So, then I became more careful.  More warm up, more stretching after the run, more cross training.  I did more miles, got a little bit faster and BQ'd in Niagara Falls finally this past October.  I had done it.  I thought about changing my blog name but decided against it.  I had to actually go there and finish it.  Cross the finish line and complete the quest.
One of my good friends who I met from running is Joe.  Joe is a great guy and a very solid runner, sometimes making it look too easy.  He offered to let me stay with him at his brother's house in Wellesly.   This was above and beyond for both Joe and his brother Tony and his family.  Tony picked us up from the airport, took us to the expo to get our stuff, then, after lunch, drove us through the Newton hills so we could see what they looked like.  It was great to see the sights along the way, to see what we would be seeing as we ran through the streets on race day.
On Sunday afternoon, I spent some time with my brother Jim who drove out from Rochester, NY to come and cheer me on with his family.  As an added bonus, my cousin Rob and his family drove over from where they live a couple hours away to visit for the day.  We all hit the expo again and especially loved watching the 30 minute video tour of the course.  The things that stuck in my mind were: 1) don't go too fast the first mile, 2) don't get carried away with the screaming Wellesly coeds, 3) and don't get over confident after cresting heartbreak hill.
Gave Jeff (jtshad) a call to wish him luck on his super fast race and was given some nice encouragement back from him.  I need to do a better job of trying to meet up with more FRBers at these big races as it is always great to put the people together with their blogs.   Sunday night, had a fairly early dinner back at Tony's house - pasta with just a little bit of sauce, grilled chicken, a little salad and strawberries for dessert.  Talked to Jenny on the phone for a while who gave me lots of encouragement as she always does.  I am extremely fortunate in many ways especially how supportive she is of me.  She is a runner, too, so knows what I was going through.  Got to sleep fairly early and slept not too badly for the night before a marathon.

### Information shown

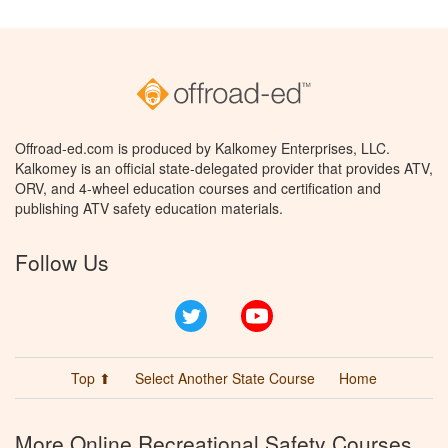
Offroad-ed.com is produced by Kalkomey Enterprises, LLC.
Kalkomey is an official state-delegated provider that provides ATV,
ORV, and 4-wheel education courses and certification and
publishing ATV safety education materials.
Follow Us
Twitter
YouTube
Top ⬆
Select Another State Course
Home
More Online Recreational Safety Courses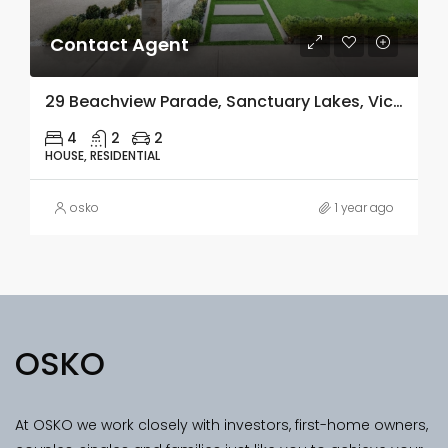
Contact Agent
29 Beachview Parade, Sanctuary Lakes, Vic 3030
4
2
2
HOUSE, RESIDENTIAL
osko
1 year ago
OSKO
At OSKO we work closely with investors, first-home owners,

### Task statement
Print the part of the marathon account from "So, then I became" up to and including "complete the quest.". The entries have no connection to the marathon account.

### Answer box
So, then I became more careful.  More warm up, more stretching after the run, more cross training.  I did more miles, got a little bit faster and BQ'd in Niagara Falls finally this past October.  I had done it.  I thought about changing my blog name but decided against it.  I had to actually go there and finish it.  Cross the finish line and complete the quest.